# The data
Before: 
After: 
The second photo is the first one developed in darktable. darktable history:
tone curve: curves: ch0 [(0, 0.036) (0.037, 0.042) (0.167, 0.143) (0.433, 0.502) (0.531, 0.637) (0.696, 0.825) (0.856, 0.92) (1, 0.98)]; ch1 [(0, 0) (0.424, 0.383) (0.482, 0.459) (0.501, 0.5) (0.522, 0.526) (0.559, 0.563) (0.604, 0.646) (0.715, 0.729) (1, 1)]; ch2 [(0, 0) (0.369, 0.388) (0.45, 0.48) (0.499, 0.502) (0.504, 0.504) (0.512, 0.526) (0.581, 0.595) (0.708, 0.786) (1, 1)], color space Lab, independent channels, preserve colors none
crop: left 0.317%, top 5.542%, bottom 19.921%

# Goal
Reproduce the entire listing above word for word, keeping every line unchanged.

# The answer
Before: 
After: 
The second photo is the first one developed in darktable. darktable history:
tone curve: curves: ch0 [(0, 0.036) (0.037, 0.042) (0.167, 0.143) (0.433, 0.502) (0.531, 0.637) (0.696, 0.825) (0.856, 0.92) (1, 0.98)]; ch1 [(0, 0) (0.424, 0.383) (0.482, 0.459) (0.501, 0.5) (0.522, 0.526) (0.559, 0.563) (0.604, 0.646) (0.715, 0.729) (1, 1)]; ch2 [(0, 0) (0.369, 0.388) (0.45, 0.48) (0.499, 0.502) (0.504, 0.504) (0.512, 0.526) (0.581, 0.595) (0.708, 0.786) (1, 1)], color space Lab, independent channels, preserve colors none
crop: left 0.317%, top 5.542%, bottom 19.921%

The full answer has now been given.